KUTIPAN YANG DIBERIKAN:
● ● ● ● ● ● ●
Akses bersekolah yang semakin meningkat belum tentu diiringi dengan capaian hasil belajar yang baik. Hal ini terlihat dari kemampuan dasar yang penting dikuasai sejak pendidikan dasar yakni literasi dan numerasi yang masih rendah. Dengan kemampuan dasar literasi dan numerasi yang rendah, sulit bagi para siswa untuk dapat berhasil di jenjang pendidikan berikutnya. Capaian pembelajaran siswa secara nasional juga jadi rendah tidak kompetitif.
Kondisi hasil belajar siswa di jenjang pendidikan dasar yang rendah, terutama dalam hal keterampilan literasi dan numerasi tersebut dibahas dalam seminar bertajuk kemitraan Pendidikan yang digelar Inovasi untuk Anak Sekolah Indonesia (Inovasi) di kawasan Sanur, Kota Denpasar, Bali, yang dimulai Senin (7/5/208). Lebih dari 200 peserta yang terdiri dari pemerintah pusat dan daerah, lembaga organisasi nonpemerintah tingkat nasional dan internasional mengikuti kegiatan yang merupakan program kemitraan pendidikan Pemerintah Australia dan Indonesia.
KOMPAS/ESTER LINCE NAPITUPULU–Seminar kemitraan pendidikan digelar Inovasi Siswa untuk Anak Sekolah (INOVASI) untuk membangun kerja sama dalam menperkuat kemampuan literasi dan numerasi sisswa di jenjang pendidikan dasar di Indonesia.
● ● ● ● ● ● ●
KETENTUAN LATIHAN:
1. Tolong tentukan apakah setiap pernyataan berikut sesuai dengan kutipan, lalu jawab ya atau tidak disertai kata-kata penentu dari kutipan yang dikutip persis: (a) Seminar itu diikuti lebih dari 200 peserta. (b) Seminar itu diadakan di Jakarta. (c) Kemampuan literasi dan numerasi siswa disebut sudah tinggi.
2. Menurut kutipan, kegiatan tersebut merupakan program kemitraan pendidikan antara pemerintah negara mana saja?

[Data estimasi pose]
● ● ● ● ● ● ●
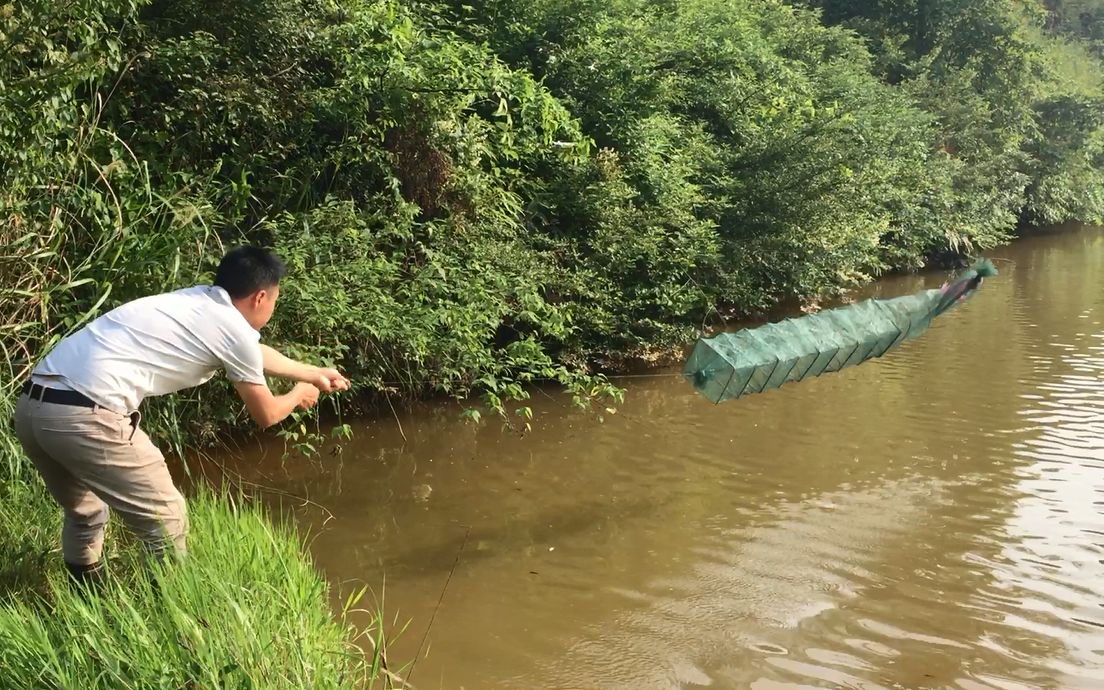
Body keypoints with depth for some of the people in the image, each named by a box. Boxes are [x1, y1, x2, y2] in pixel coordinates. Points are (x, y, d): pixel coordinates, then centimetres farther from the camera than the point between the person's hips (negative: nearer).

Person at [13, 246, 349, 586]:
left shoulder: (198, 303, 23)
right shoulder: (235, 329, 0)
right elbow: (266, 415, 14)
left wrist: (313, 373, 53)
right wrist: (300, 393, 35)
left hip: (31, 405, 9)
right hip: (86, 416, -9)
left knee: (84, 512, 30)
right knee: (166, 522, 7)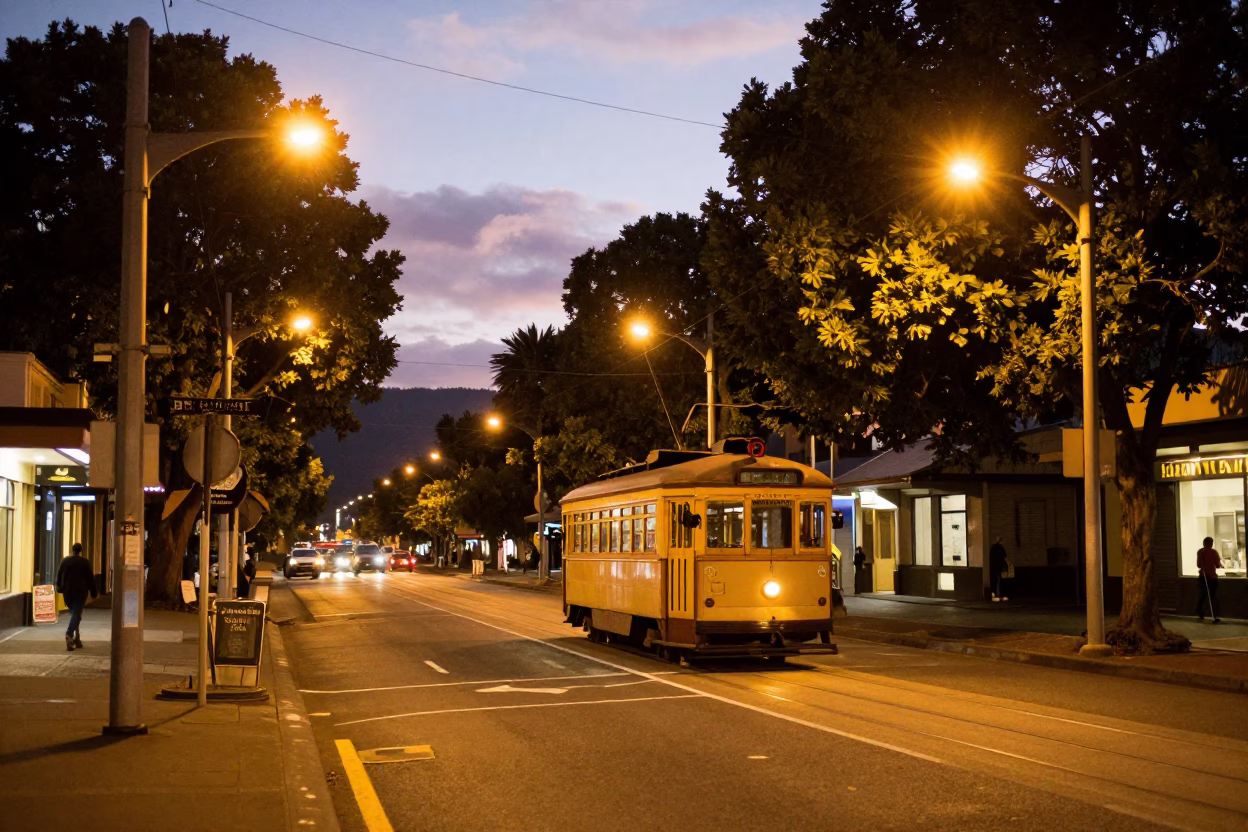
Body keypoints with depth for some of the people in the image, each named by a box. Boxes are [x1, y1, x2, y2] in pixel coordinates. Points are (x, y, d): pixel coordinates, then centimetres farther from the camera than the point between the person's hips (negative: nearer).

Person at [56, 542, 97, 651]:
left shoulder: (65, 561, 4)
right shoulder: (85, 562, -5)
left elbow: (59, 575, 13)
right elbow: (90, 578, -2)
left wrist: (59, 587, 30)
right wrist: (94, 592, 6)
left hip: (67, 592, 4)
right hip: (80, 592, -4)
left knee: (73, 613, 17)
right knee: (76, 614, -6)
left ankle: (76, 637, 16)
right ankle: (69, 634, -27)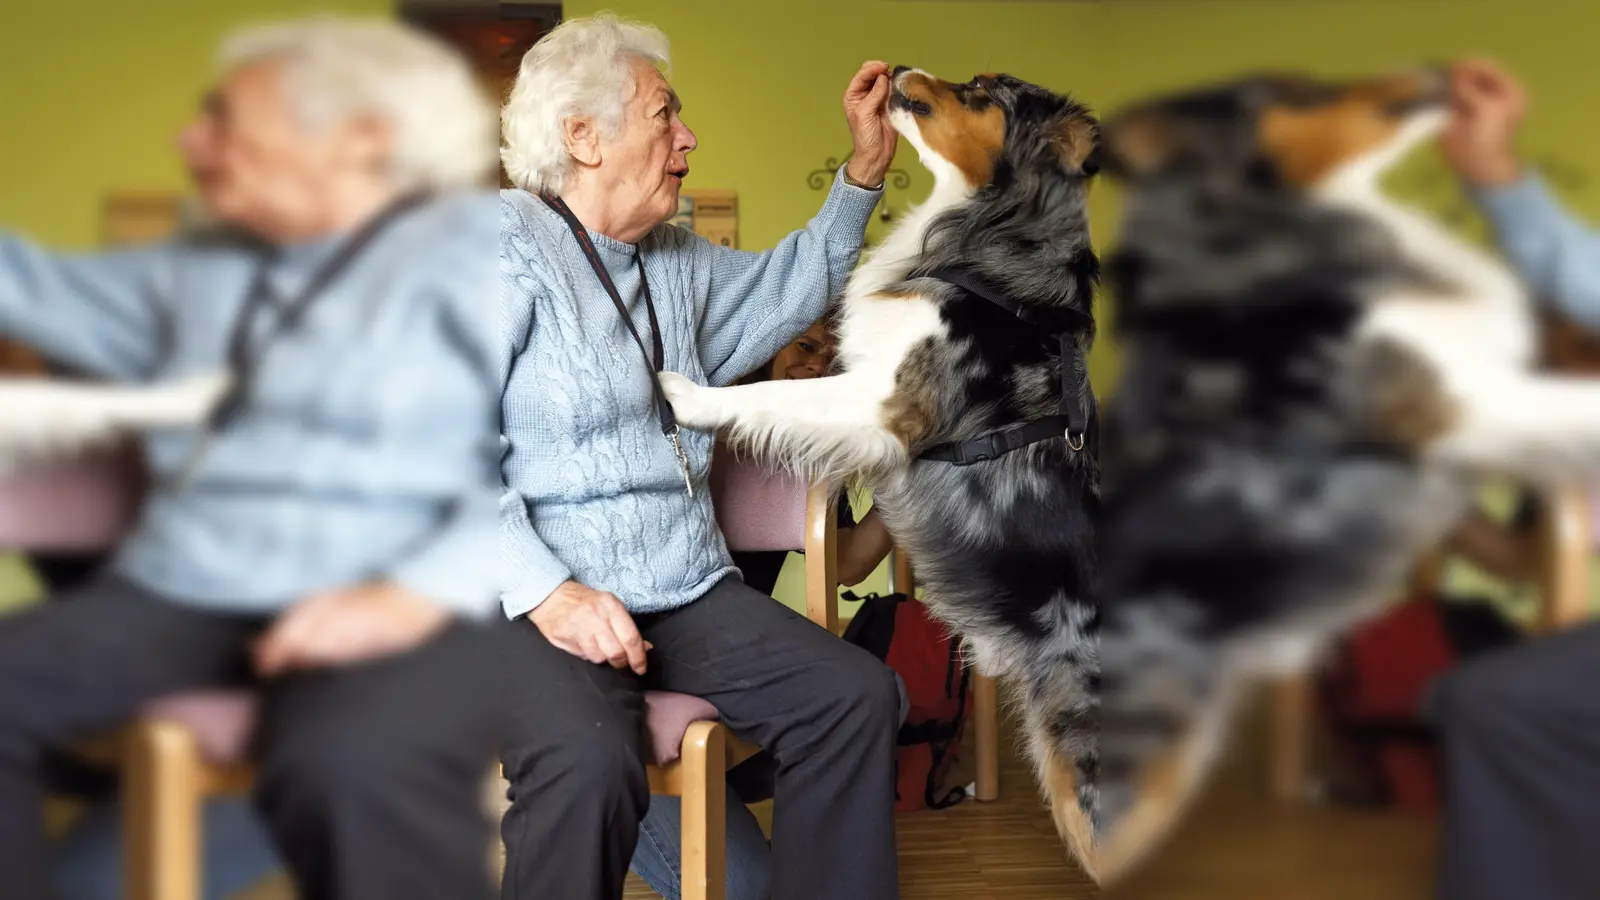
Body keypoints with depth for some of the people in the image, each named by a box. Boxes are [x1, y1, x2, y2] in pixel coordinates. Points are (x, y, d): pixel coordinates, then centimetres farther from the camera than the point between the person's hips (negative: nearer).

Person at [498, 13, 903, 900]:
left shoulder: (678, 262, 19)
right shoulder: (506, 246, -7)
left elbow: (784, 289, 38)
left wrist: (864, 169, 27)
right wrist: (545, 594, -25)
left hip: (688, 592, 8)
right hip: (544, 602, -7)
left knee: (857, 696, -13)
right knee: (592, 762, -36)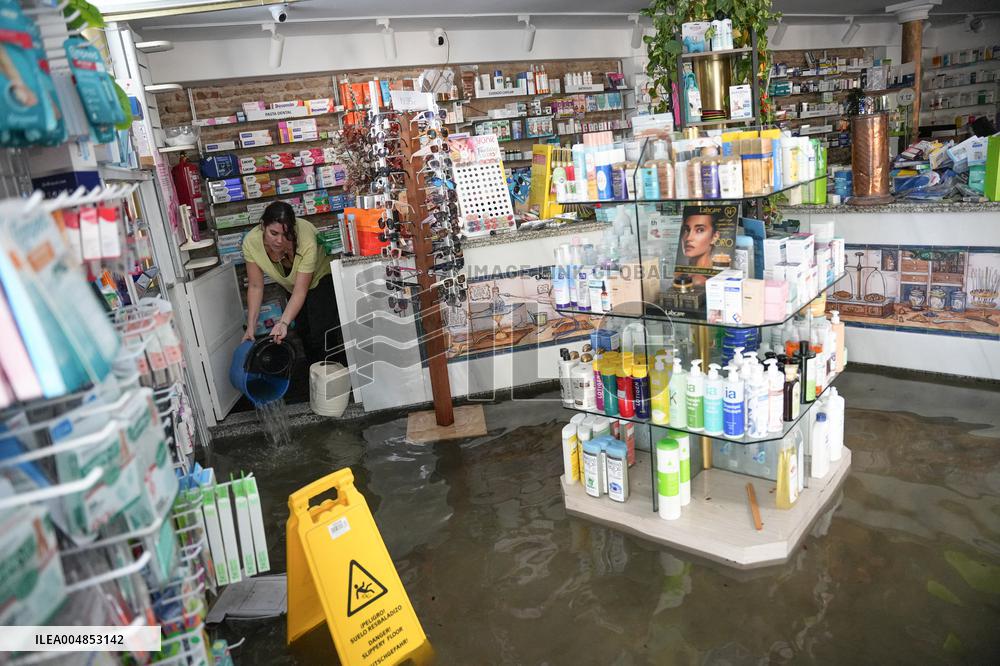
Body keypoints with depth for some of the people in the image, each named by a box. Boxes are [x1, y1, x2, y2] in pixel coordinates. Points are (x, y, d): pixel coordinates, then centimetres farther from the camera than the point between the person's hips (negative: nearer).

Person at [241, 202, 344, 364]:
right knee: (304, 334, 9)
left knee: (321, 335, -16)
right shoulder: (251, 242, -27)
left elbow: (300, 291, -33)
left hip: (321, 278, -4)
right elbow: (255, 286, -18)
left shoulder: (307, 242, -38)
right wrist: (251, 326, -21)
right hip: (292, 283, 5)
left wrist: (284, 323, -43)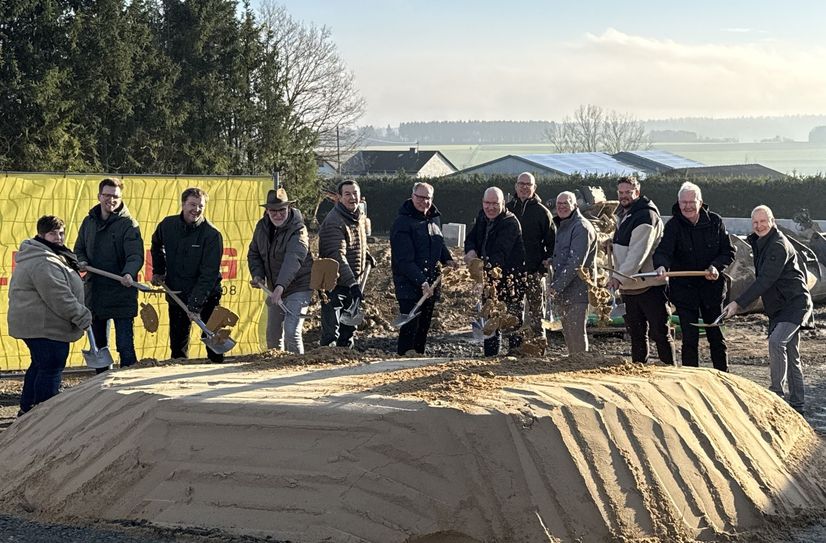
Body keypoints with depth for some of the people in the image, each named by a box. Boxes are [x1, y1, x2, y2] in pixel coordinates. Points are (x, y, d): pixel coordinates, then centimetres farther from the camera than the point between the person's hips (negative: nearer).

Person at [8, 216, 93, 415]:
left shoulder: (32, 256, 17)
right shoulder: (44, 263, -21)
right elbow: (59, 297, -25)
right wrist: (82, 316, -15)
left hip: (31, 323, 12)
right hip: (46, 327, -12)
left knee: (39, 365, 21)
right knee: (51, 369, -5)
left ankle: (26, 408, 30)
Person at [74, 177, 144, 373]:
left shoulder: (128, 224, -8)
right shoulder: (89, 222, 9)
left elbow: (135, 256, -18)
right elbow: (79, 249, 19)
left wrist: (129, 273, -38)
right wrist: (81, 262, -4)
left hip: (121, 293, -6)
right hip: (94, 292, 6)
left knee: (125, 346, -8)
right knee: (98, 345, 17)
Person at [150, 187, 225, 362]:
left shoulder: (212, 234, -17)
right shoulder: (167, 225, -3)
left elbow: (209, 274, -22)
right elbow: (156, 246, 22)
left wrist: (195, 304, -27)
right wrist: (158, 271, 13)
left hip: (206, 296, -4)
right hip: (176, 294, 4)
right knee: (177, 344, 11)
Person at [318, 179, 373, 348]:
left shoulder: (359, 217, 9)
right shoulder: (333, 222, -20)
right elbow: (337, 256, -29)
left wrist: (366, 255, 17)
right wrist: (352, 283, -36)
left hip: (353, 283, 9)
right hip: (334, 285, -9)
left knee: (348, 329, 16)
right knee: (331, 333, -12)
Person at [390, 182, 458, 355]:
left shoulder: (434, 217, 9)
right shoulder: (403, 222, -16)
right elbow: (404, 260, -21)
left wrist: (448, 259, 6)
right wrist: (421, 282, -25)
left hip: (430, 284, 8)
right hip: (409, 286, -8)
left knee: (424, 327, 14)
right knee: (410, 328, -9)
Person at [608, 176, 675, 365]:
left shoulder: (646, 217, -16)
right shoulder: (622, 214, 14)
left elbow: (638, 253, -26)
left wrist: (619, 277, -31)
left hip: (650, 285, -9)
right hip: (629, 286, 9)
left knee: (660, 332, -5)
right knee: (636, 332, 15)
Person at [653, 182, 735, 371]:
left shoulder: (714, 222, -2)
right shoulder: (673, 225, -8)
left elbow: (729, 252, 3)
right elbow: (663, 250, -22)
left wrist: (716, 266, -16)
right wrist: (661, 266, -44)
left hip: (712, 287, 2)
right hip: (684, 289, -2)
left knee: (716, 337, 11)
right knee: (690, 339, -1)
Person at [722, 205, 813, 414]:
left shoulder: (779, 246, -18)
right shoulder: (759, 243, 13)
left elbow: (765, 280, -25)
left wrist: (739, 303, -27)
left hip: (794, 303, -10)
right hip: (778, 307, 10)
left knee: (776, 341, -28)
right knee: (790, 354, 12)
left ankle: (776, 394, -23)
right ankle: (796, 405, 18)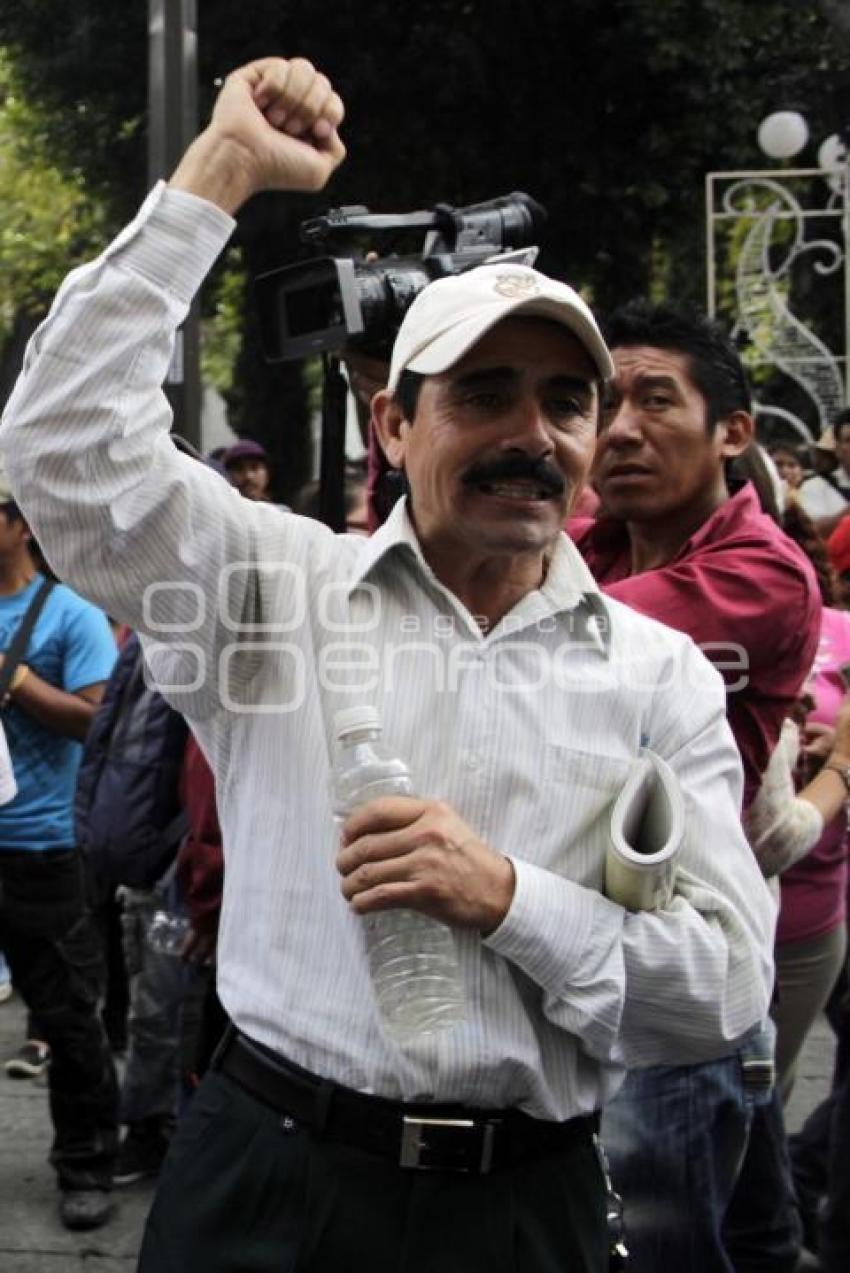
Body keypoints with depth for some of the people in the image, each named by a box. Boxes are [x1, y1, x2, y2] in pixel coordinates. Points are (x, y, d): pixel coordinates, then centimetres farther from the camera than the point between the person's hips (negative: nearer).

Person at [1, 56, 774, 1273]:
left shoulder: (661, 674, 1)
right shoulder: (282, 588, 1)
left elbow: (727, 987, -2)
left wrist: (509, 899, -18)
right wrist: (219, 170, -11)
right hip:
● ● ● ● ● ● ●
JAWABAN TIAP TUGAS:
1.
(a) Ya: "Lebih dari 200 peserta"
(b) Tidak: "di kawasan Sanur, Kota Denpasar, Bali"
(c) Tidak: "literasi dan numerasi yang masih rendah"

2. Pemerintah Australia dan Indonesia.